Where Is the Private Sector?

Kolodziej thinks CMS deserves a lot of credit for its efforts. Navathe said “the catalyst potential of CMS cannot be understated.” Emanuel and Fargnoli have both worked on OCM initiatives. Hurteau credited the agency with taking the lead and being responsive to the industry.

But CMS can’t go it alone. “If all you end up with is Medicare on the bundles, that’s not going to be helpful,” Emanuel said. For bundled payments to succeed, other healthcare stakeholders will need to become more proactive.

Advancing bundles outside CMS will not be easy. Programs exist—John Theurer Cancer Center of Hackensack Meridian Health in New Jersey is working to develop one, and The University of Texas MD Anderson Cancer Center paired with UnitedHealth to pilot another—but those efforts are scattered. Kolodziej hasn’t see one take off.
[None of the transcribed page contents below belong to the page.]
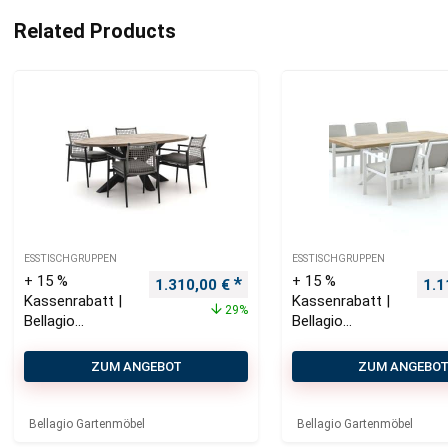
Related Products
ESSTISCHGRUPPEN
ESSTISCHGRUPPEN
+ 15 %
+ 15 %
Ursprünglicher Preis war: 1.850,00 €
Aktueller Preis ist: 1.310,00 
Urs
1.310,00
€
1.1
Kassenrabatt |
Kassenrabatt |
29%
Bellagio
Bellagio
Pizzoli/ROUGH-
Vezzano/Monto
Y Ellips 200 cm
rio 220 cm
ZUM ANGEBOT
ZUM ANGEBO
Gartenmöbel-
Gartenmöbel-
Set 5-teilig
Set 7-teilig
stapelbar
Bellagio Gartenmöbel
Bellagio Gartenmöbel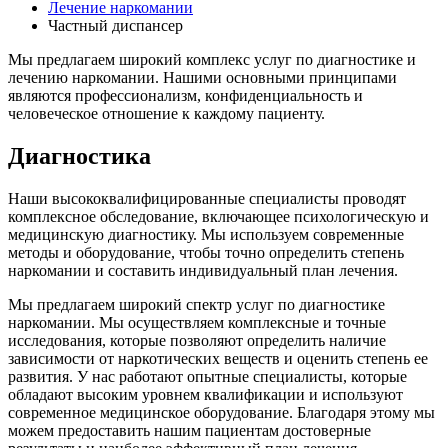
Лечение наркомании
Частный диспансер
Мы предлагаем широкий комплекс услуг по диагностике и
лечению наркомании. Нашими основными принципами
являются профессионализм, конфиденциальность и
человеческое отношение к каждому пациенту.
Диагностика
Наши высококвалифицированные специалисты проводят
комплексное обследование, включающее психологическую и
медицинскую диагностику. Мы используем современные
методы и оборудование, чтобы точно определить степень
наркомании и составить индивидуальный план лечения.
Мы предлагаем широкий спектр услуг по диагностике
наркомании. Мы осуществляем комплексные и точные
исследования, которые позволяют определить наличие
зависимости от наркотических веществ и оценить степень ее
развития. У нас работают опытные специалисты, которые
обладают высоким уровнем квалификации и используют
современное медицинское оборудование. Благодаря этому мы
можем предоставить нашим пациентам достоверные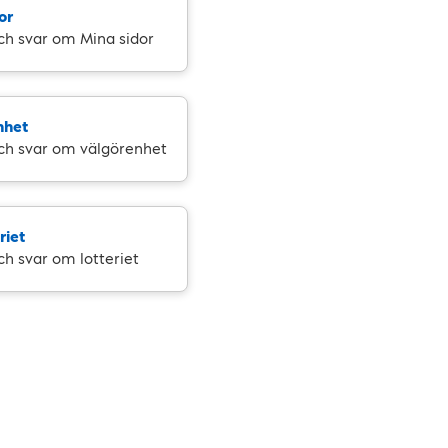
or
ch svar om Mina sidor
nhet
ch svar om välgörenhet
riet
ch svar om lotteriet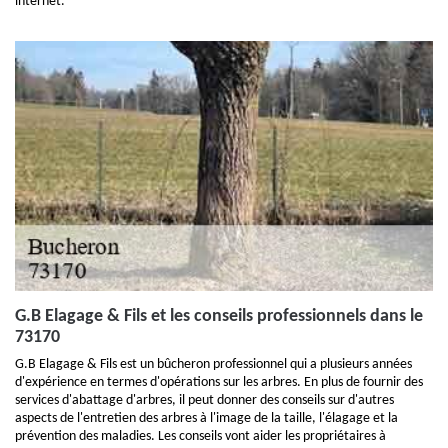
internet.
G.B Elagage & Fils et les conseils professionnels dans le
73170
G.B Elagage & Fils est un bûcheron professionnel qui a plusieurs années
d'expérience en termes d'opérations sur les arbres. En plus de fournir des
services d'abattage d'arbres, il peut donner des conseils sur d'autres
aspects de l'entretien des arbres à l'image de la taille, l'élagage et la
prévention des maladies. Les conseils vont aider les propriétaires à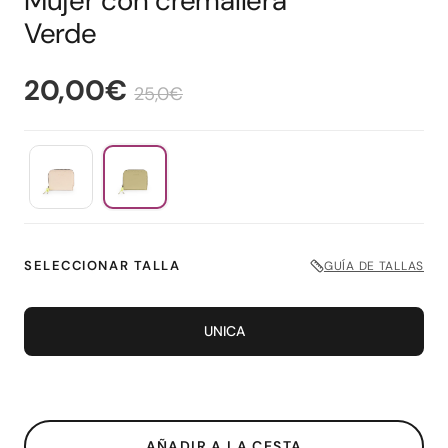
Mujer con cremallera
Verde
20,00€
25,0€
SELECCIONAR TALLA
GUÍA DE TALLAS
UNICA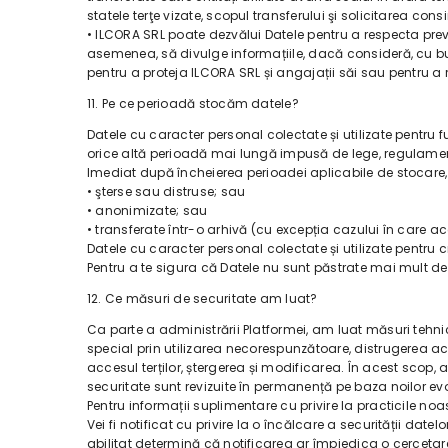
statele terţe vizate, scopul transferului şi solicitarea c
• ILCORA SRL poate dezvălui Datele pentru a respecta prev
asemenea, să divulge informațiile, dacă consideră, cu b
pentru a proteja ILCORA SRL și angajații săi sau pentru a r
11. Pe ce perioadă stocăm datele?
Datele cu caracter personal colectate și utilizate pentru 
orice altă perioadă mai lungă impusă de lege, regulamente
Imediat după încheierea perioadei aplicabile de stocare, d
• şterse sau distruse; sau
• anonimizate; sau
• transferate într-o arhivă (cu excepția cazului în care ace
Datele cu caracter personal colectate și utilizate pentru 
Pentru a te sigura că Datele nu sunt păstrate mai mult dec
12. Ce măsuri de securitate am luat?
Ca parte a administrării Platformei, am luat măsuri tehnic
special prin utilizarea necorespunzătoare, distrugerea a
accesul terților, ștergerea și modificarea. În acest scop, 
securitate sunt revizuite în permanență pe baza noilor evo
Pentru informații suplimentare cu privire la practicile n
Vei fi notificat cu privire la o încălcare a securității da
abilitat determină că notificarea ar împiedica o cercetare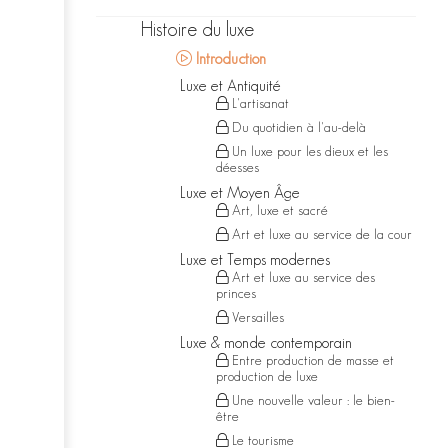
Histoire du luxe
Introduction
Luxe et Antiquité
L'artisanat
Du quotidien à l'au-delà
Un luxe pour les dieux et les
déesses
Luxe et Moyen Âge
Art, luxe et sacré
Art et luxe au service de la cour
Luxe et Temps modernes
Art et luxe au service des
princes
Versailles
Luxe & monde contemporain
Entre production de masse et
production de luxe
Une nouvelle valeur : le bien-
être
Le tourisme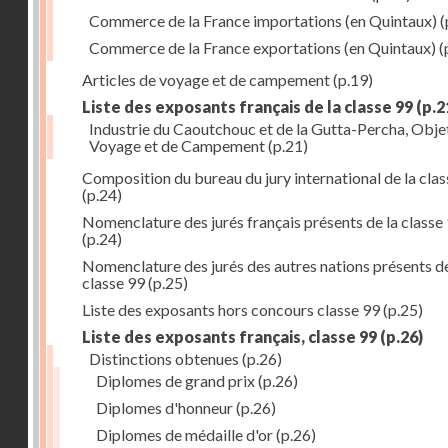
Commerce de la France importations (en Quintaux)
(
Commerce de la France exportations (en Quintaux)
(
Articles de voyage et de campement
(p.19)
Liste des exposants français de la classe 99
(p.2
Industrie du Caoutchouc et de la Gutta-Percha, Obje
Voyage et de Campement
(p.21)
Composition du bureau du jury international de la cla
(p.24)
Nomenclature des jurés français présents de la classe
(p.24)
Nomenclature des jurés des autres nations présents de
classe 99
(p.25)
Liste des exposants hors concours classe 99
(p.25)
Liste des exposants français, classe 99
(p.26)
Distinctions obtenues
(p.26)
Diplomes de grand prix
(p.26)
Diplomes d'honneur
(p.26)
Diplomes de médaille d'or
(p.26)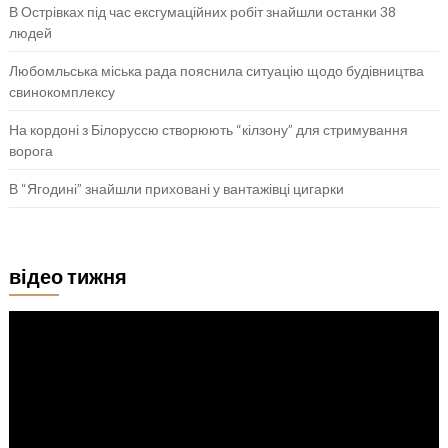
В Острівках під час ексгумаційних робіт знайшли останки 38
людей
Любомльська міська рада пояснила ситуацію щодо будівництва
свинокомплексу
На кордоні з Білоруссю створюють “кілзону” для стримування
ворога
В “Ягодині” знайшли приховані у вантажівці цигарки
відео тижня
Відеопрогравач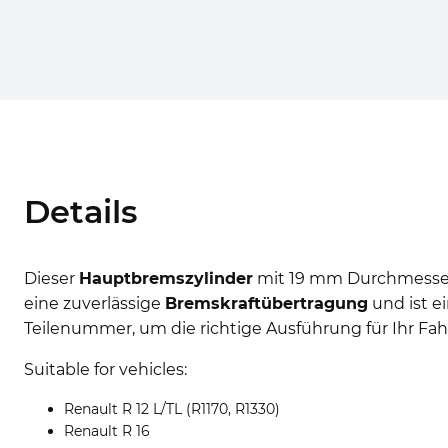
Details
Dieser
Hauptbremszylinder
mit 19 mm Durchmesser i
eine zuverlässige
Bremskraftübertragung
und ist e
Teilenummer, um die richtige Ausführung für Ihr Fahr
Suitable for vehicles:
Renault R 12 L/TL (R1170, R1330)
Renault R 16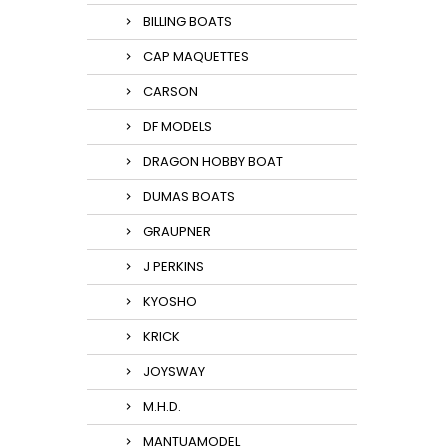
BILLING BOATS
CAP MAQUETTES
CARSON
DF MODELS
DRAGON HOBBY BOAT
DUMAS BOATS
GRAUPNER
J PERKINS
KYOSHO
KRICK
JOYSWAY
M.H.D.
MANTUAMODEL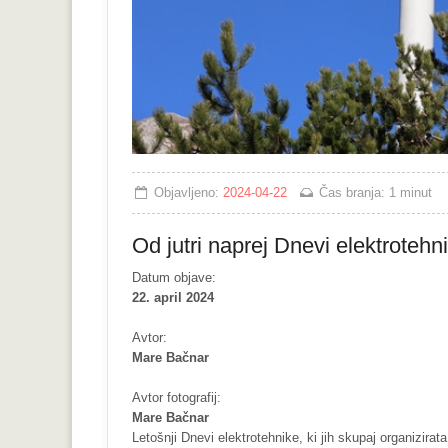
Objavljeno:
2024-04-22
Čas branja:
1 minut
Od jutri naprej Dnevi elektroteh
Datum objave:
22. april 2024
Avtor:
Mare Bačnar
Avtor fotografij:
Mare Bačnar
Letošnji Dnevi elektrotehnike, ki jih skupaj organizirat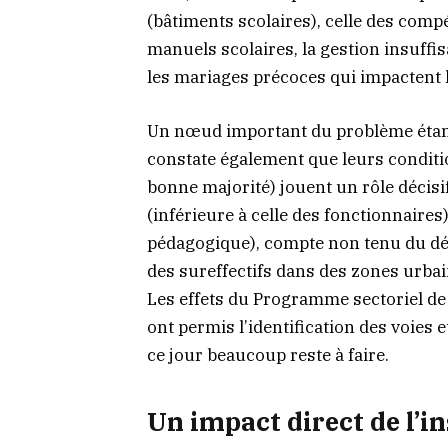
(bâtiments scolaires), celle des comp
manuels scolaires, la gestion insuff
les mariages précoces qui impactent l
Un nœud important du problème étant
constate également que leurs condit
bonne majorité) jouent un rôle décis
(inférieure à celle des fonctionnaires
pédagogique), compte non tenu du dés
des sureffectifs dans des zones urbai
Les effets du Programme sectoriel de
ont permis l’identification des voies
ce jour beaucoup reste à faire.
Un impact direct de l’in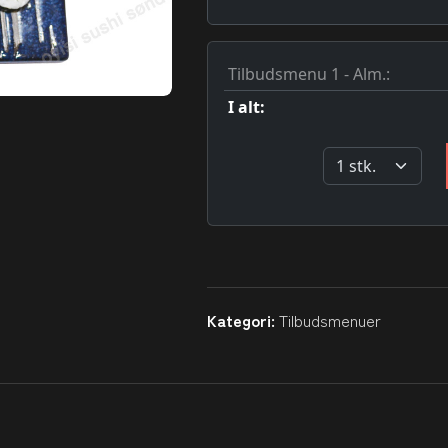
Kategori:
Tilbudsmenuer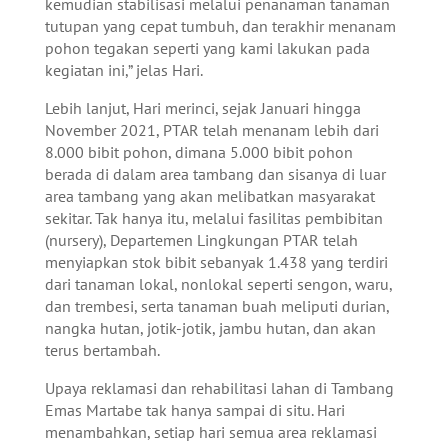
kemudian stabilisasi melalui penanaman tanaman
tutupan yang cepat tumbuh, dan terakhir menanam
pohon tegakan seperti yang kami lakukan pada
kegiatan ini,” jelas Hari.
Lebih lanjut, Hari merinci, sejak Januari hingga
November 2021, PTAR telah menanam lebih dari
8.000 bibit pohon, dimana 5.000 bibit pohon
berada di dalam area tambang dan sisanya di luar
area tambang yang akan melibatkan masyarakat
sekitar. Tak hanya itu, melalui fasilitas pembibitan
(nursery), Departemen Lingkungan PTAR telah
menyiapkan stok bibit sebanyak 1.438 yang terdiri
dari tanaman lokal, nonlokal seperti sengon, waru,
dan trembesi, serta tanaman buah meliputi durian,
nangka hutan, jotik-jotik, jambu hutan, dan akan
terus bertambah.
Upaya reklamasi dan rehabilitasi lahan di Tambang
Emas Martabe tak hanya sampai di situ. Hari
menambahkan, setiap hari semua area reklamasi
In a perfect world, the march should be led by those who can benefit most, experts said. “Ultimately, it’s the patients’ outcomes, their health, and their life,” Fargnoli said, “and the physicians treating them are closest to this.” Doctors are the face of healthcare to the average patient, and they must embrace the bundles and explain them to patients to create demand. Awareness is lacking.

“I wish I could say that the patients are really going to lead this charge, but it’s really the payers,” Navathe said. Large employers with thousands on their insurance rolls, such as Boeing and Walmart, can put pressure on private payers. Walmart sends its patients who need bypass surgeries to Cleveland Clinic through a bundled arrangement, for example, to keep things simple and bring costs down.